Napper
A man comes home from work and surveys the living room. “Hmmm,” he muses. “Think I’ll take a nap.” He lies down on the couch, pulls a blanket up around his chin, and immediately falls asleep. His wife throws the closet door open and enters the room. She looks at her husband, napping, snug in his covers, a trickle of drool running from the corner of his mouth, and a look of worry crosses her face. She pulls a chair beside the couch and stares at her sleeping husband. He naps for hours. She wrings her hands in her lap and mutters, “I can’t live like this.” Her worried look turns into one of fear. She stands up and kicks the chair over. She grabs her husband and shakes him violently. “I can’t live like this!” she screams. The man continues napping, dead to the world. She uprights the chair, placing it beside the couch. Again she sits down and stares at her husband. “One day,” she says. “One day you’ll get yours.”

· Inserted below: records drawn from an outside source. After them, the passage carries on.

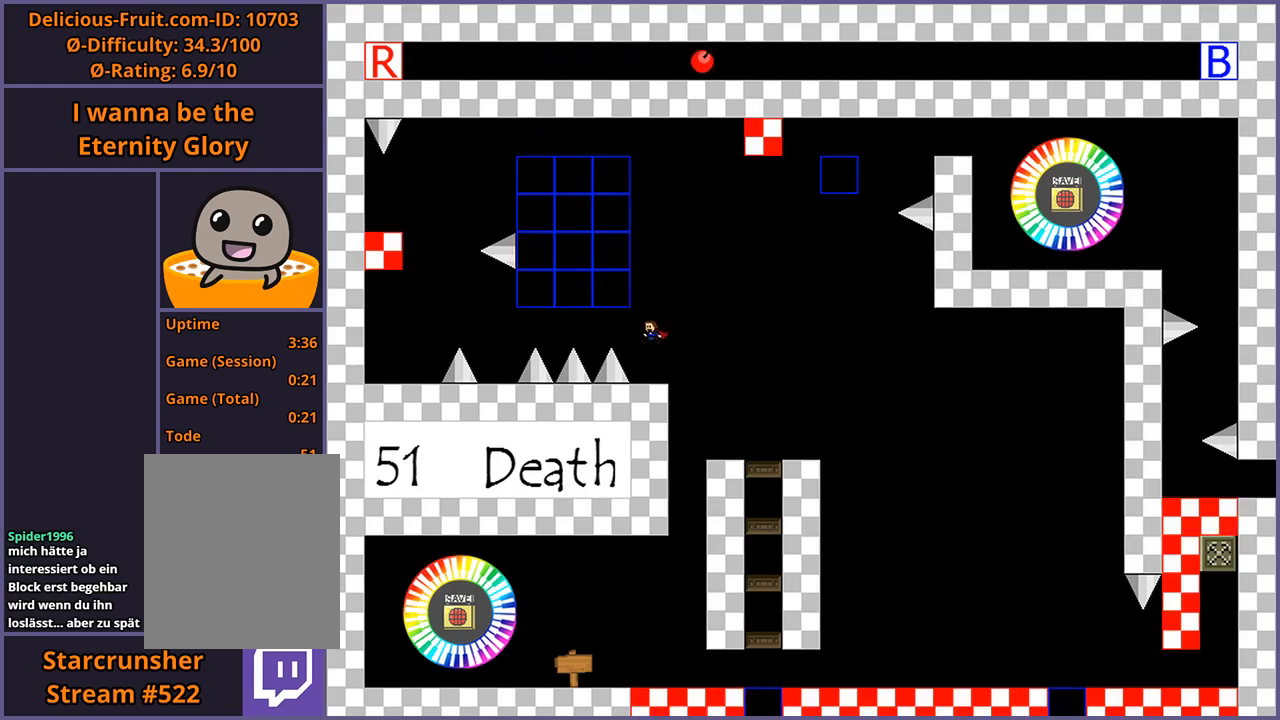
{"keys": ["left"], "events": [[220, "shift_l", "down"], [240, "left", "down"], [480, "shift_l", "up"]]}
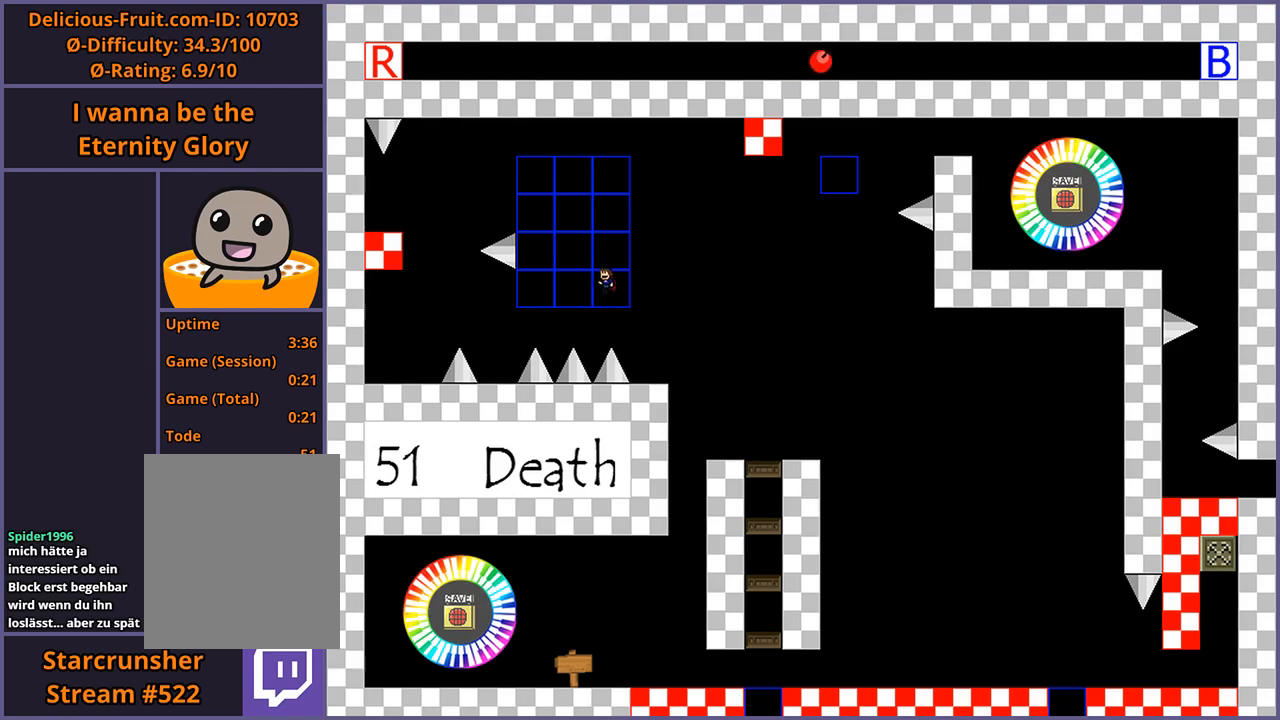
{"keys": ["left"], "events": [[260, "shift_l", "down"], [280, "shift_l", "up"]]}
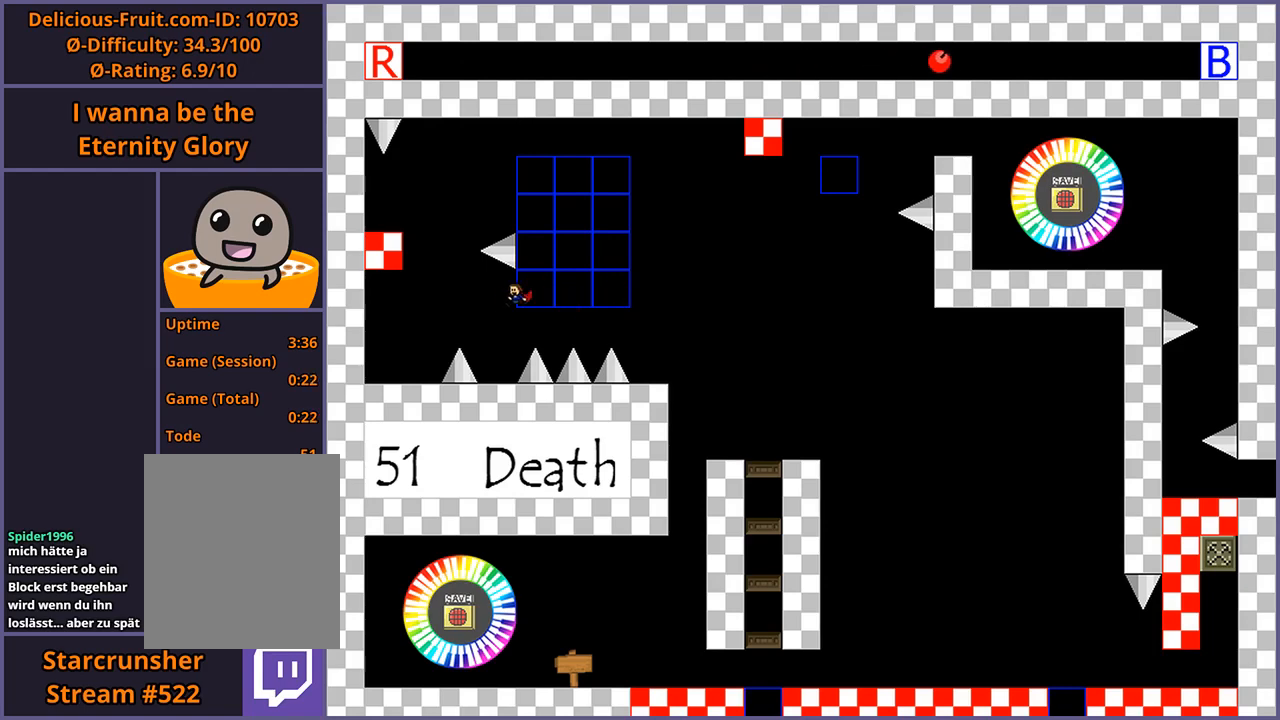
{"keys": ["left", "shift_l"], "events": [[120, "left", "up"], [360, "left", "down"], [380, "shift_l", "down"]]}
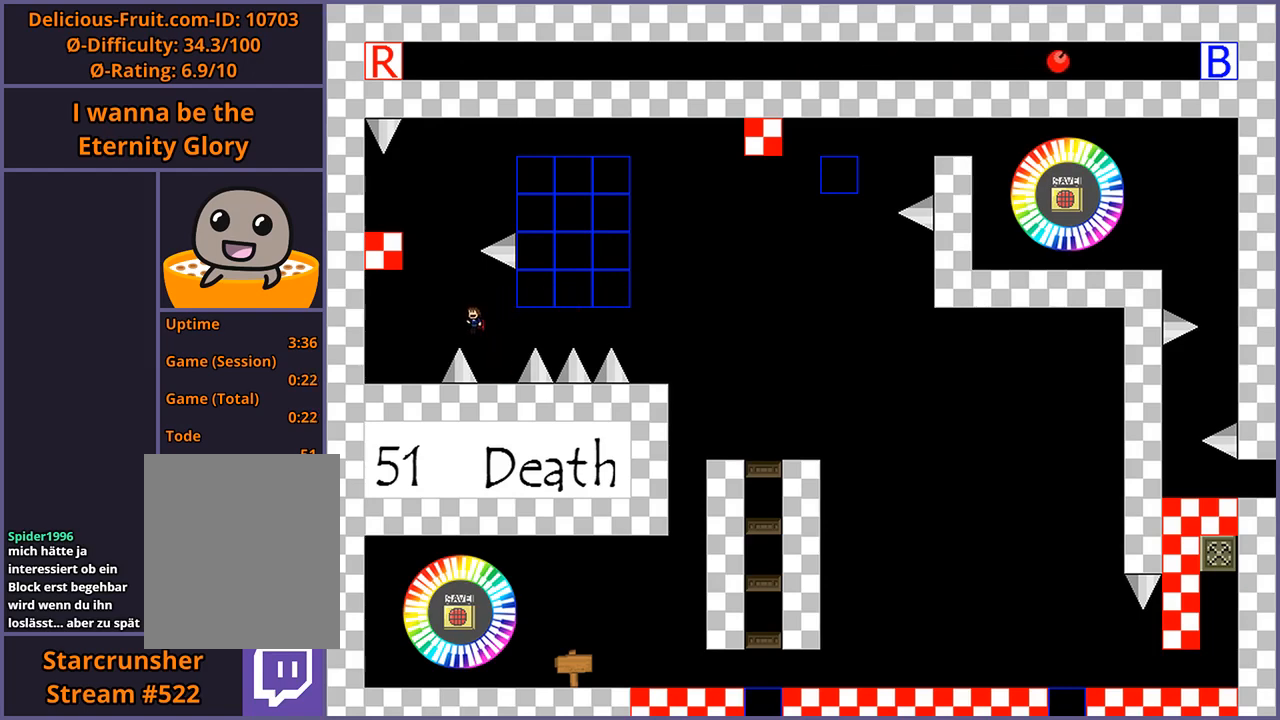
{"keys": ["left"], "events": [[120, "shift_l", "up"], [180, "shift_l", "down"], [500, "shift_l", "up"]]}
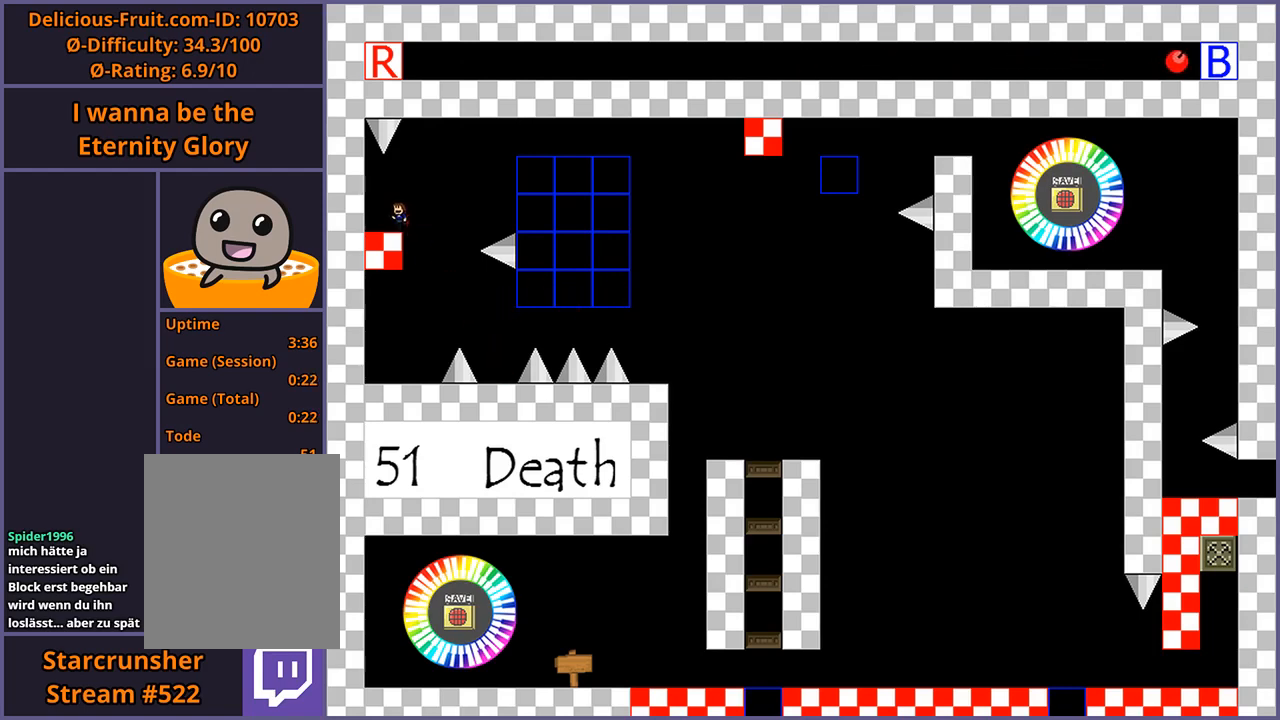
{"keys": [], "events": [[40, "left", "up"]]}
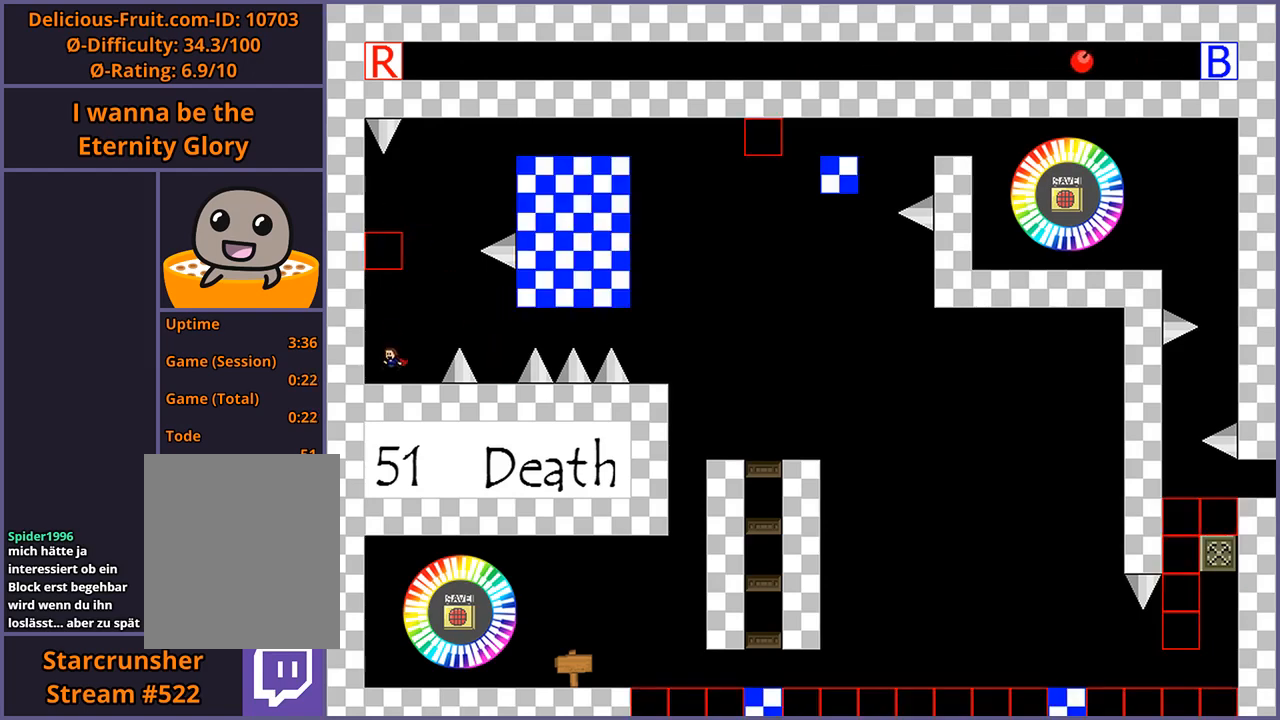
{"keys": [], "events": [[240, "right", "down"], [280, "right", "up"]]}
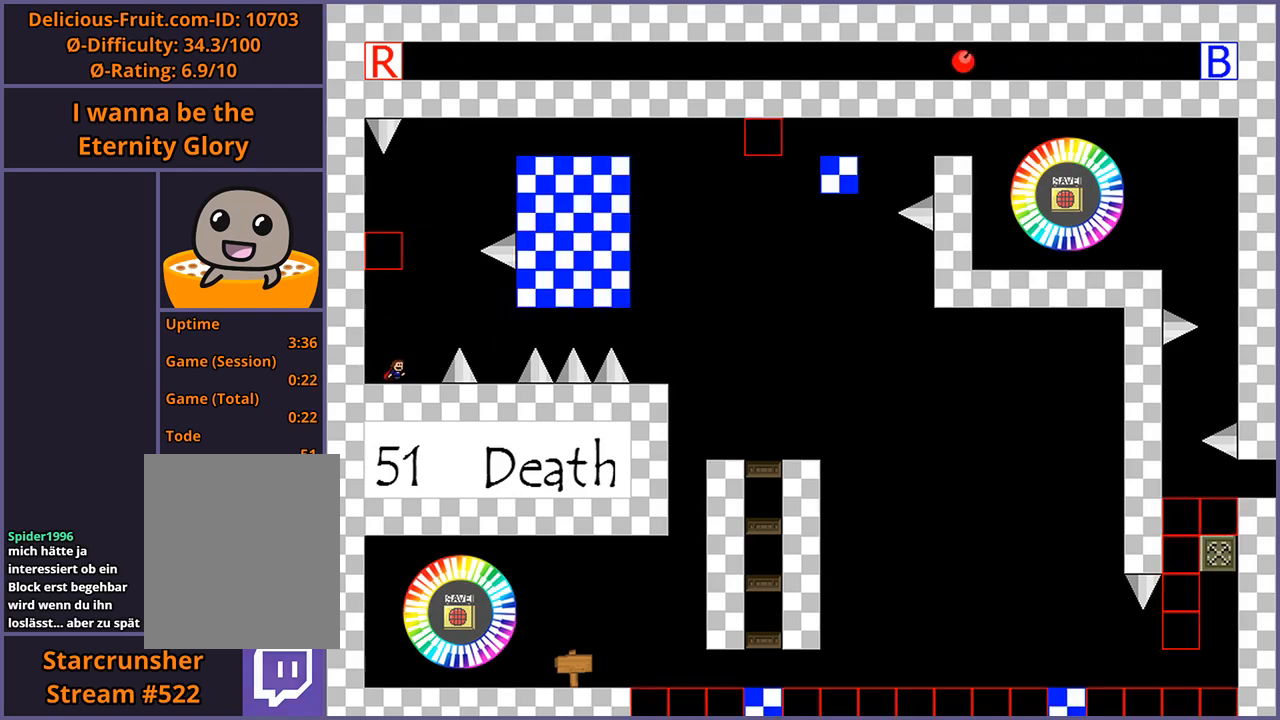
{"keys": ["right"], "events": [[80, "right", "down"], [160, "right", "up"], [480, "right", "down"]]}
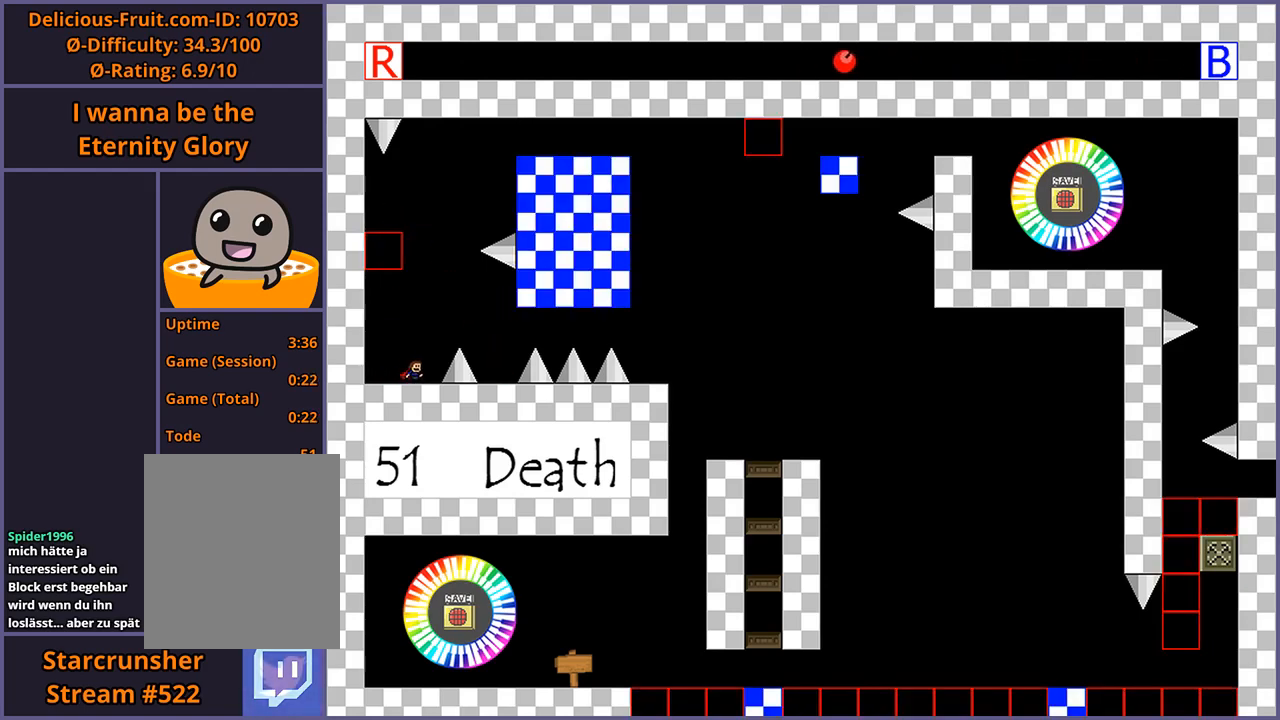
{"keys": [], "events": [[20, "right", "up"]]}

She decides to turn the television on but every channel features a close up of a man sleeping. She stares at the remote control held tightly in her hand and then at the television, her face wrinkled with terror. She hasn’t slept for years. It makes her think of death. She wanders around the house and turns all the lights on. She retrieves her cell phone, held hostage by an angry houseplant, and systematically calls the rest of her family, all of them suffering the same affliction as her. They meditate on their sleeping spouses and devise complicated plans to eradicate sleep from society. She hangs up with the final family member and just when her thoughts turn to the lonely night ahead, her husband wakes up and says, “Ah, that was a damn fine nap.” She asks him if he wants to go out and fuck shit up. “Of course,” he says. “Of course.” He knows that’s the only way he’ll ever get to sleep tonight. With baseball bats, blowtorches, and high powered flashlights, the couple head out into the cold night.